At least two provincial premiers are calling on the Canadian government to hold off on tougher carbon reduction targets until there’s a clear path to meeting the Harper government’s promise of a 30% cut by 2030.
“At this point, we have to be realistic, and we have to recognize that we’re not on track to meet the targets that are in place,” Ontario Premier Kathleen Wynne told The House “We’d better figure that out, and then we can talk about how we can do more, even more than that.”
“Here in British Columbia, with the highest and broadest and most transparent—and only revenue-neutral—carbon tax in North America, we’re still not meeting our targets today,” added Premier Christy Clark. “I think we should try and contain our enthusiasm for reaching ever further before we even know how we’re going to get to what we’ve already said.”
On the same edition of The House, Environment and Climate Change Minister Catherine McKenna repeated her past assertion that the Harper target is the new federal government’s starting point, not its final destination.
“We know there are a lot of emissions coming from transportation — how do we reduce emissions there? Buildings, how do we make those more energy efficient?
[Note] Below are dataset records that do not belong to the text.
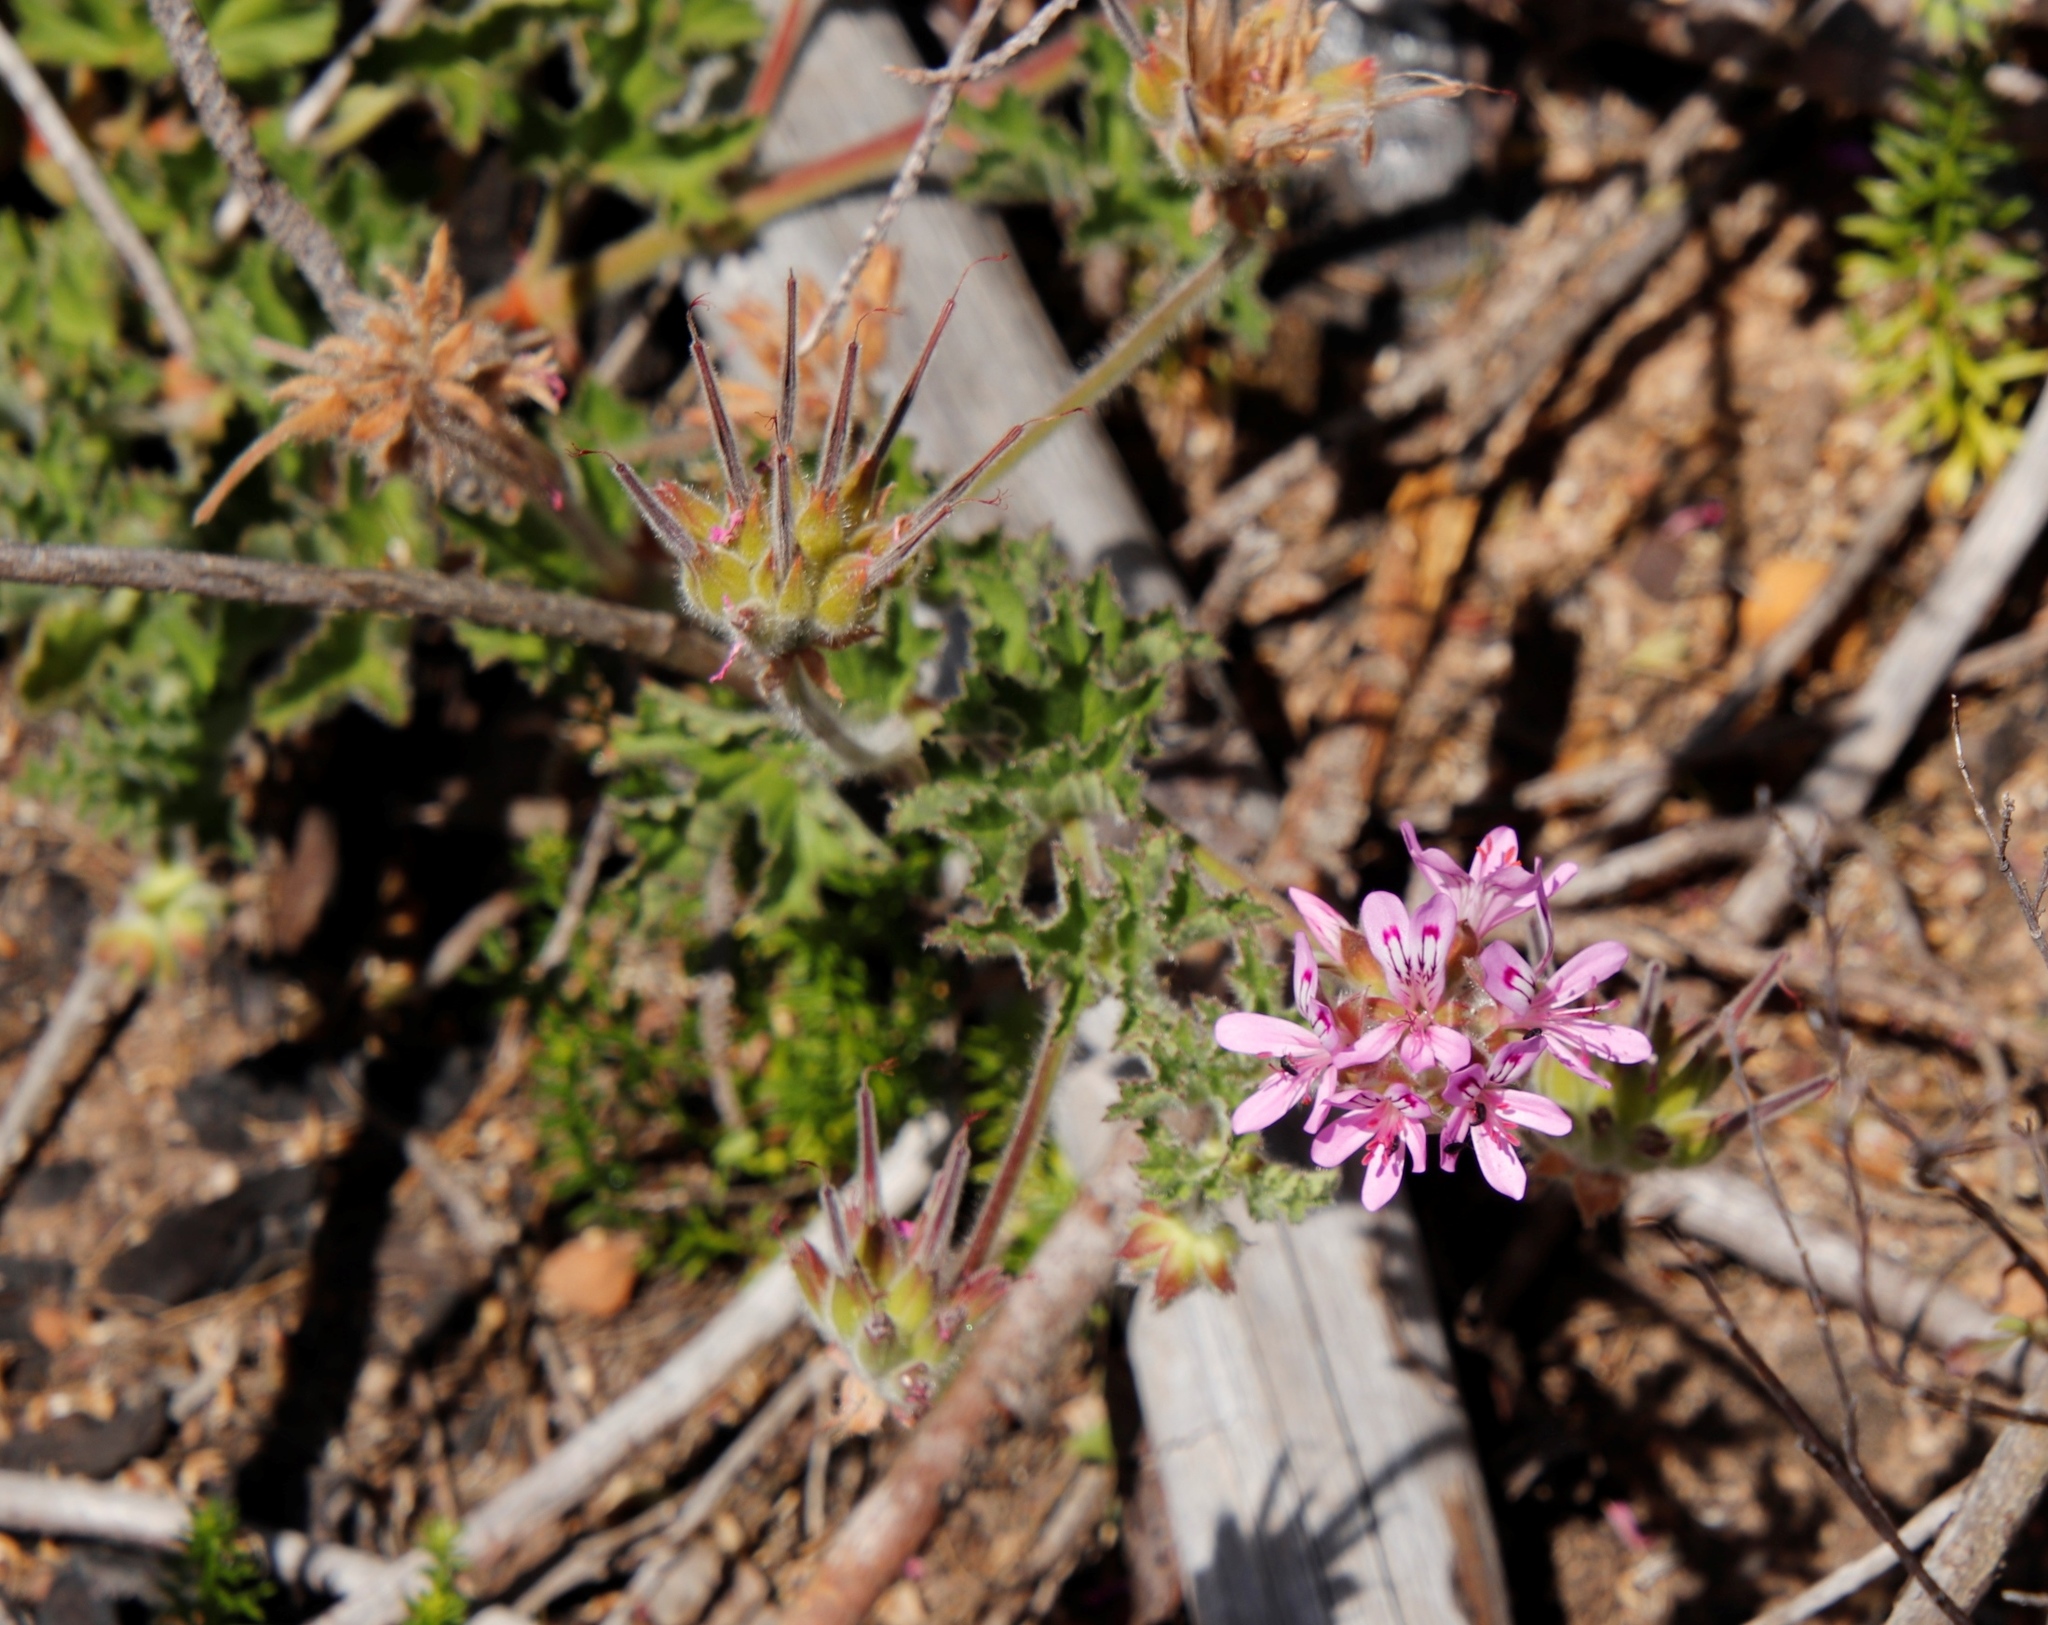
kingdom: Plantae
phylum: Tracheophyta
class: Magnoliopsida
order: Geraniales
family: Geraniaceae
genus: Pelargonium
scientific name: Pelargonium capitatum
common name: Rose scented geranium
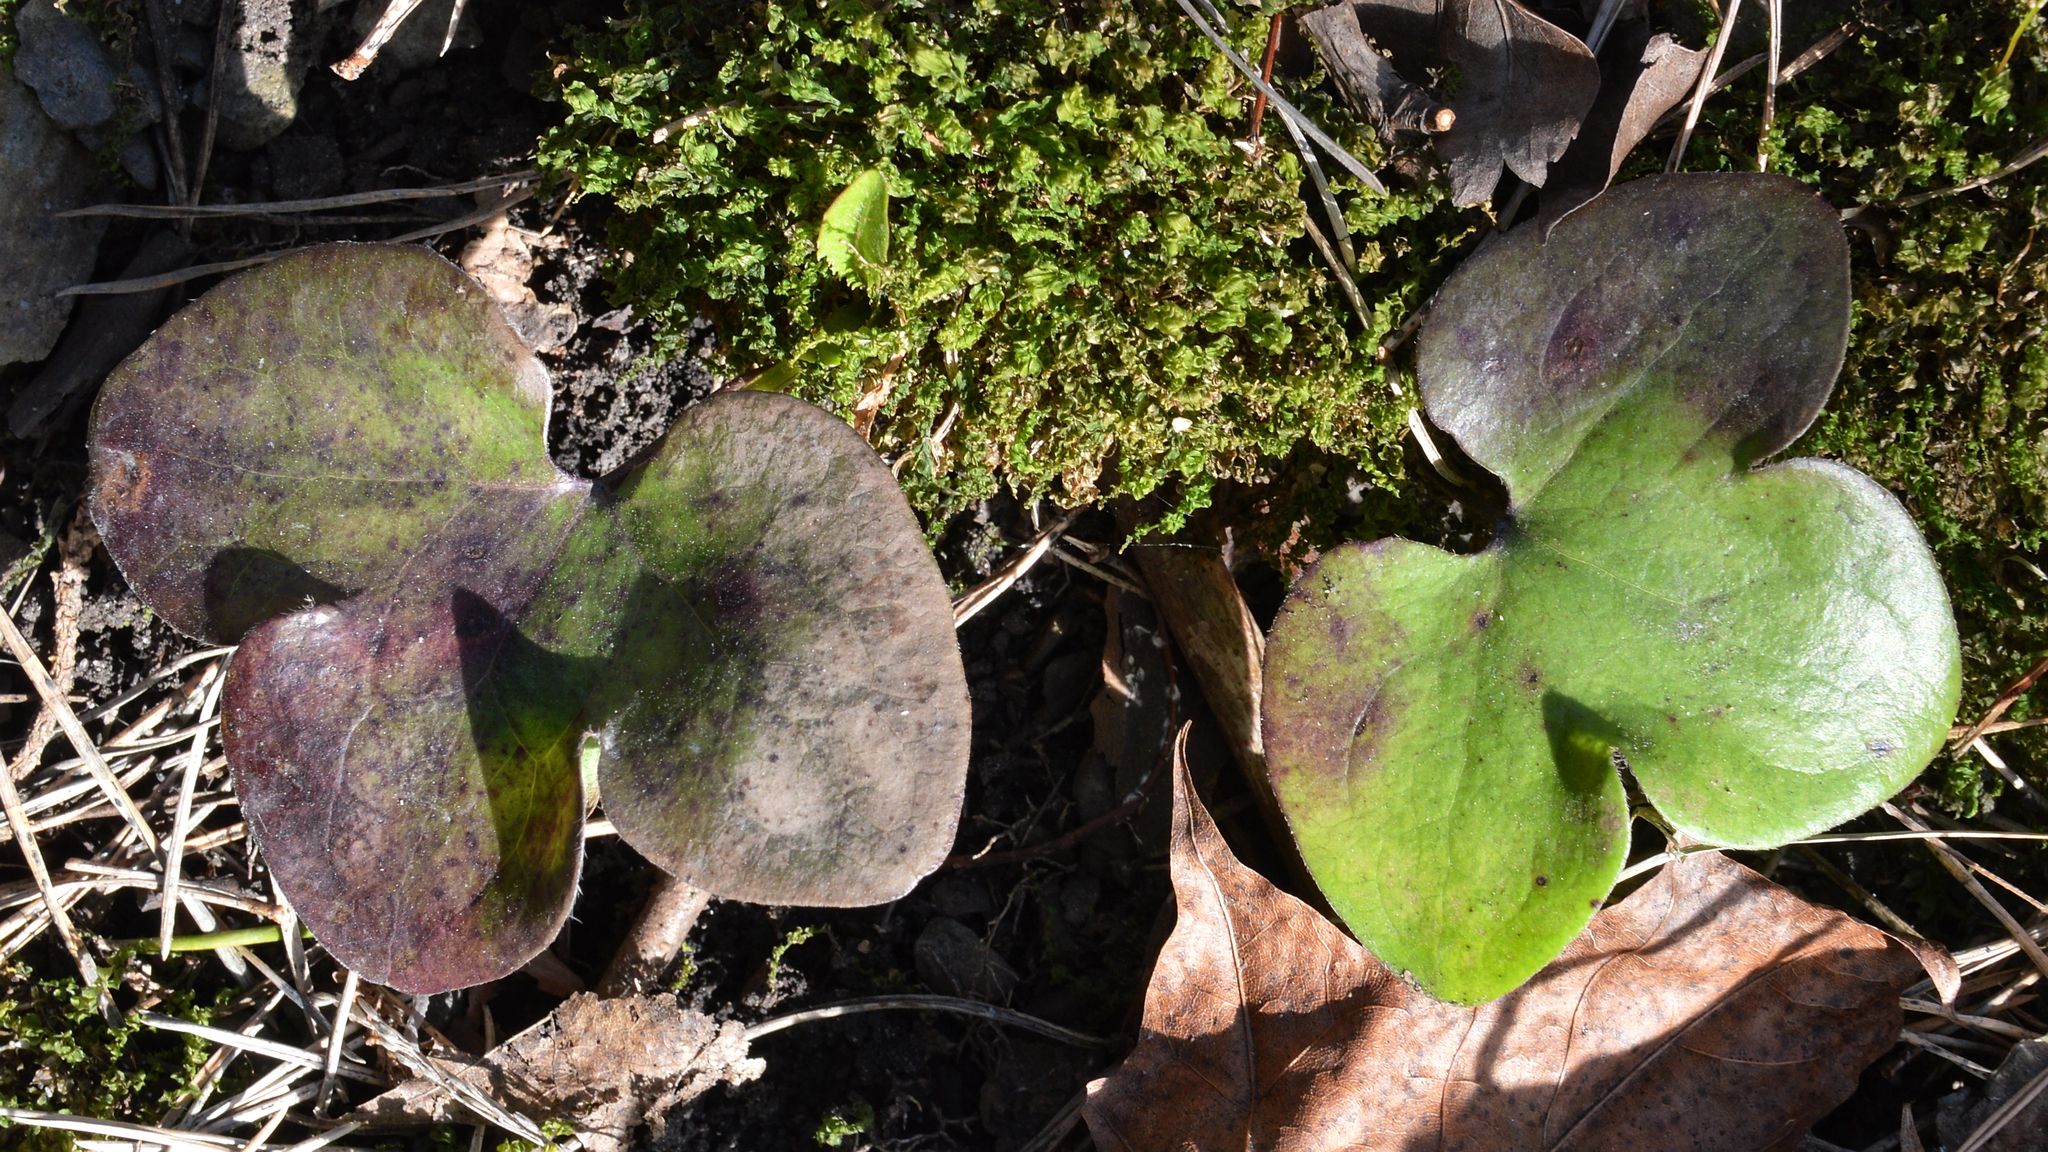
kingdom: Plantae
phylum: Tracheophyta
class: Magnoliopsida
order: Ranunculales
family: Ranunculaceae
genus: Hepatica
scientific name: Hepatica nobilis
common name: Liverleaf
So, we’re going to go through that exercise and then we will know where we can be with our target, which I’ve said is a floor … not a ceiling,” she told moderator Chris Hall.
Last month, the government confirmed that Canada was on track to miss its carbon reduction targets for 2020 and 2030, though the calculation missed many of the provincial initiatives announced just before the UN climate summit in Paris.
In Alberta, meanwhile, CBC reports that the province has ordered the non-profit Alberta Electric System Operator to introduce incentives for more solar, wind, hydro, and bioenergy development. “We are pleased to help support the government’s climate leadership plan by developing and implementing an incentive program to bring more renewables onto the grid,” said AESO Vice-President Mike Law.
The province aims to increase renewables from 17 to 30% of grid electricity by 2030, while phasing out coal-fired generation.